A few years ago, the Danish company returned to its roots with the Lego Architecture series for adults, offering models of various architectural icons and a huge building set called Architecture Studio, boasting only white bricks and enabling hobby architects to realize their own architectural visions. However, the series has since moved away from imitating discerning architecture and more in the direction of kitschy souvenirs. Other makers have filled the breach. Ireland’s Arckit, for example, offers a system that addresses architects and young people: using the differently shaped bricks you can build complex architectures. Which of course is not cheap, as the entry-level set costs about 100 Euros and the largest set 320 Euros. Whereby the latter gets you pieces from which you can create the model of a house with a footprint of 360 square meters and, if so desired, add curved glass facades and roof terraces. These kits are pretty ideal precisely for older kids who may already be interested in architecture. By emphasizing less the aesthetics and more the technology, they also appeal to a quite different target group than do the technical kits for the same age group. 

It hardly gets simpler: The Australian building kit system “The Little Architect” features only a handful of different blocks.

Louvers help you build

Australian company “The Little Architect” takes the opposite approach and also offers a slot-together brick kit – destined for toddlers. It features only a handful of different shapes. Like with Lego, the bricks lock together, but not by burls and rather using short louvers. So they don’t have to fit together flush, but can be shaped to create arcs, for example. The bricks are available in large sets, ranging from 600 to 1200 bricks. The company also offers sets for 3D buildings and other sets for 2D structures. The latter involves the infants creating pictures from the bricks – the images come with the box.

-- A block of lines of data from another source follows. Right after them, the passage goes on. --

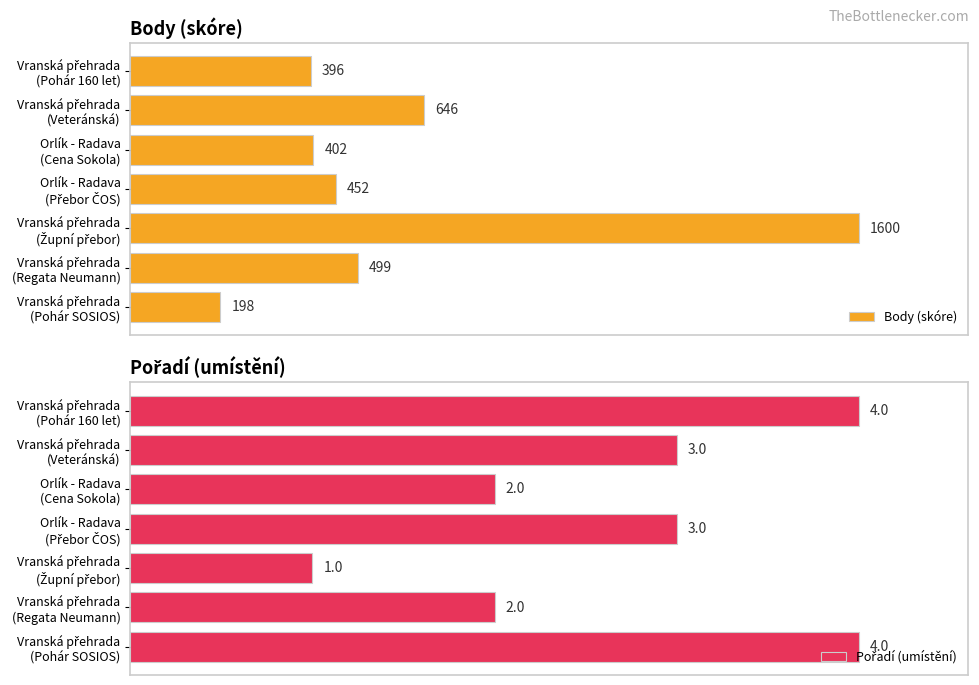

Count the Pořadí (umístění) values in the range 50 to 100.

6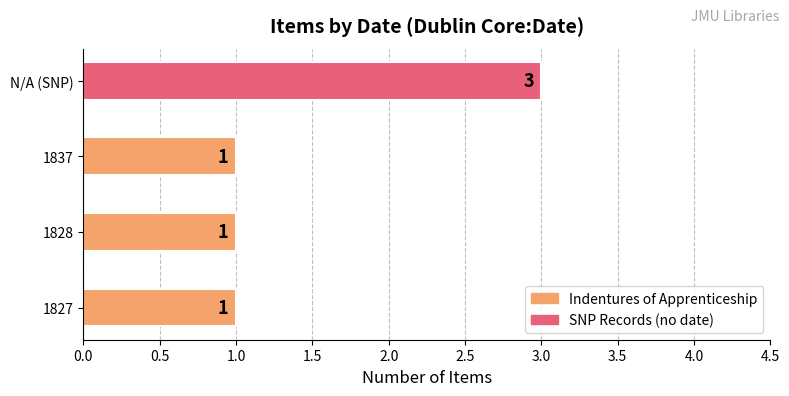

True or false: the data shows 1 at 1827.

True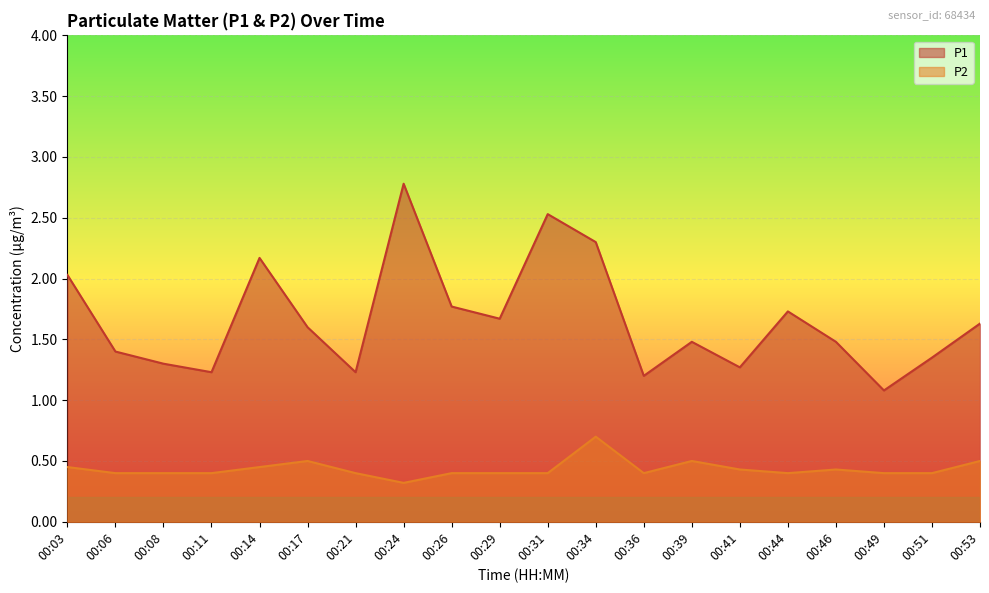

At which label does P2 reach its peak?

00:34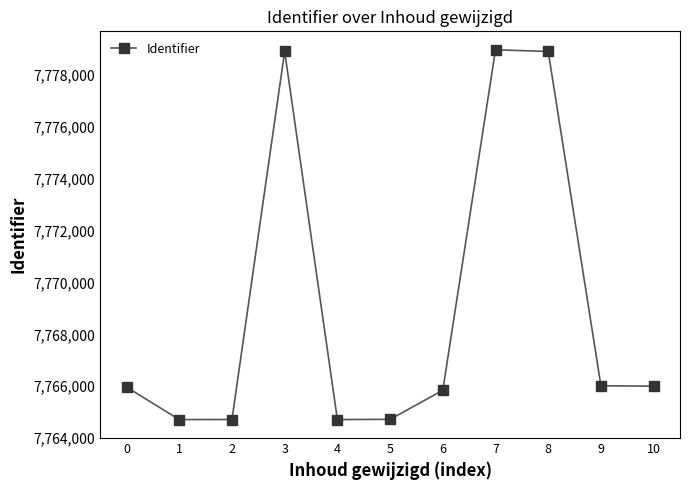

Does the chart have visible grid lines?

No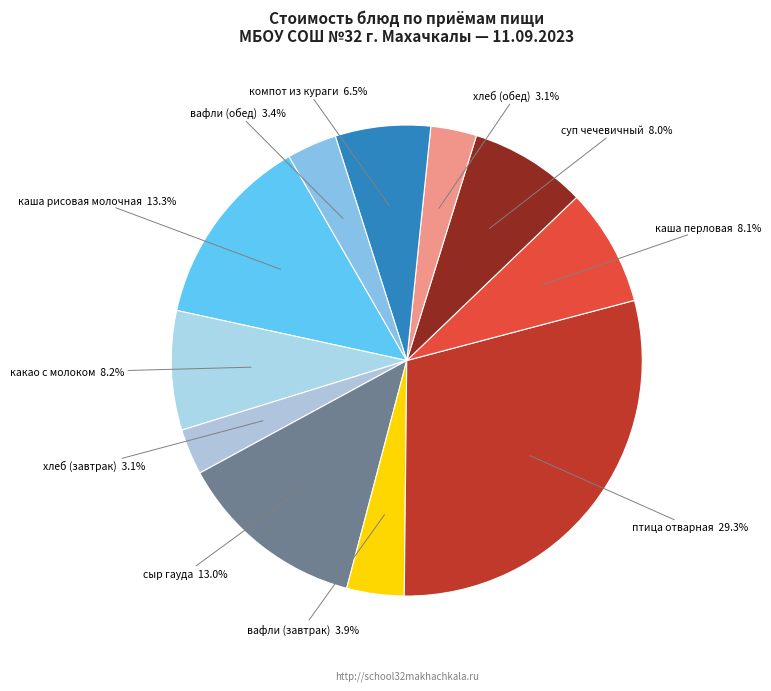

Which slice is the largest?

птица отварная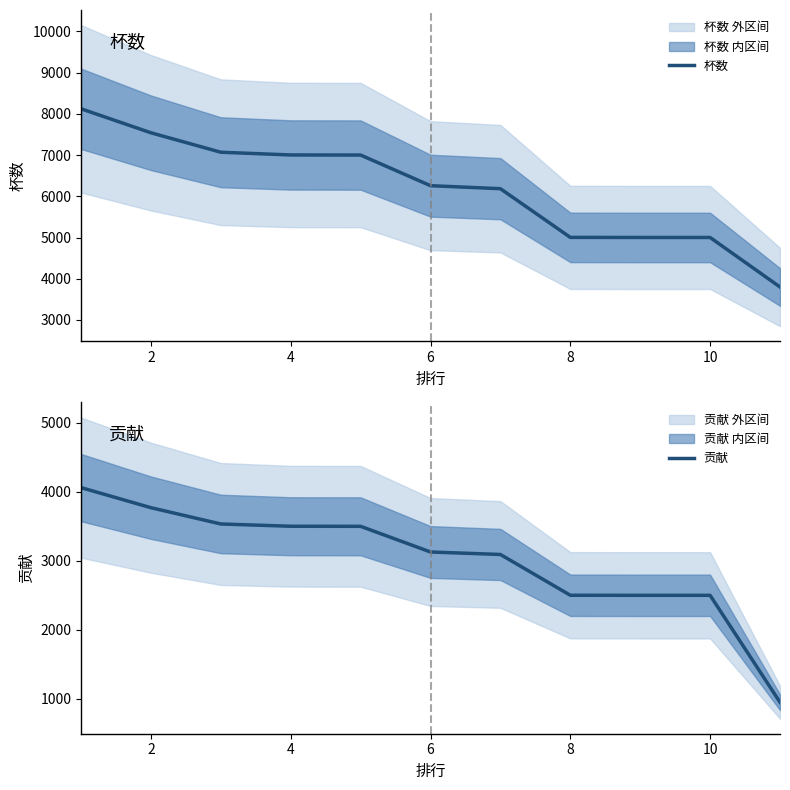

What is the value of the 贡献 point at the 4th from the left?

3501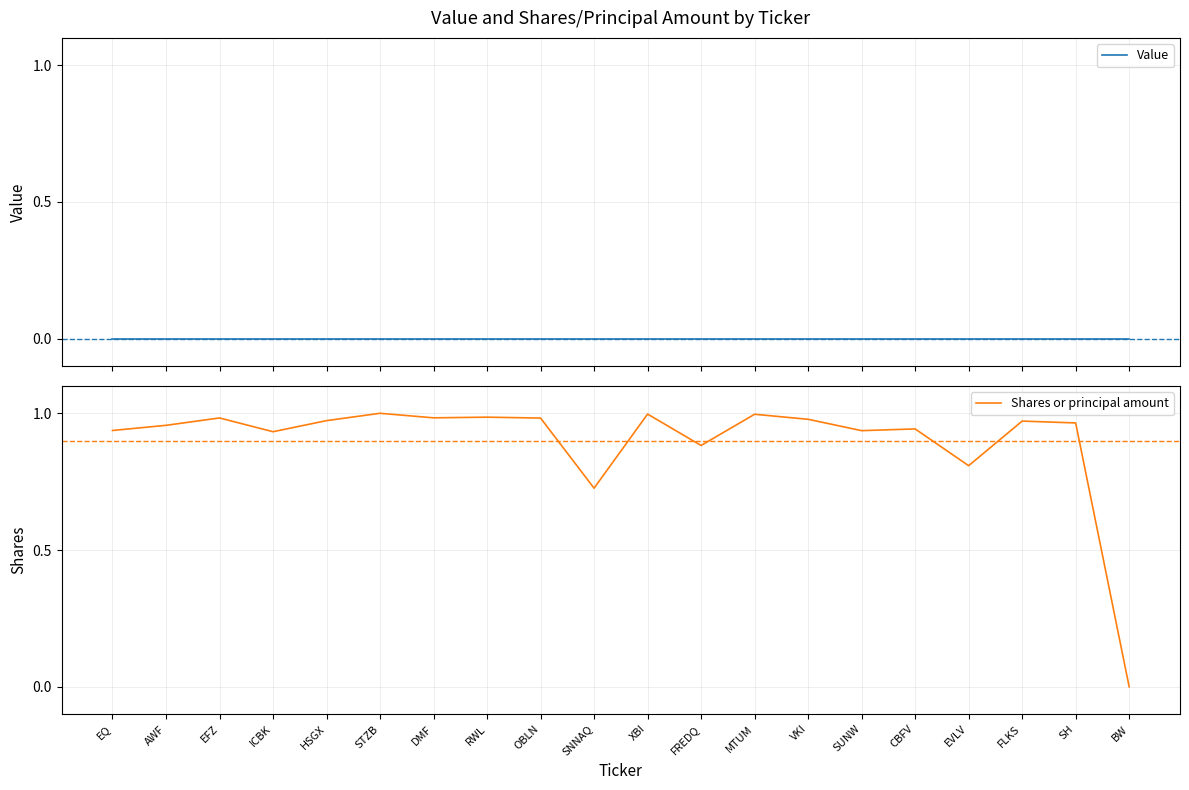

Reading left to right, extract all data points from this chart.

Value: 0.0	0.0	0.0	0.0	0.0	0.0	0.0	0.0	0.0	0.0	0.0	0.0	0.0	0.0	0.0	0.0	0.0	0.0	0.0	0.0
Shares or principal amount: 0.9	1.0	1.0	0.9	1.0	1.0	1.0	1.0	1.0	0.7	1.0	0.9	1.0	1.0	0.9	0.9	0.8	1.0	1.0	0.0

Is such a simple toy really going to be able to bowl kids over today? For often the curse of didactic toys is that the target group often does not really like them. After all, no one should expect that a generation that is growing up with iPads is really going to get a handle on reality only using Fröbel cubes or super-simple building kits. Children want to copy and want their toys to enable them to play at their lived reality, namely that of the year 2017. To this extent, parents should focus mainly on themselves when it comes to educating taste. Because their kids will only appreciate well-designed objects if they have grown up watching their parents doing the same.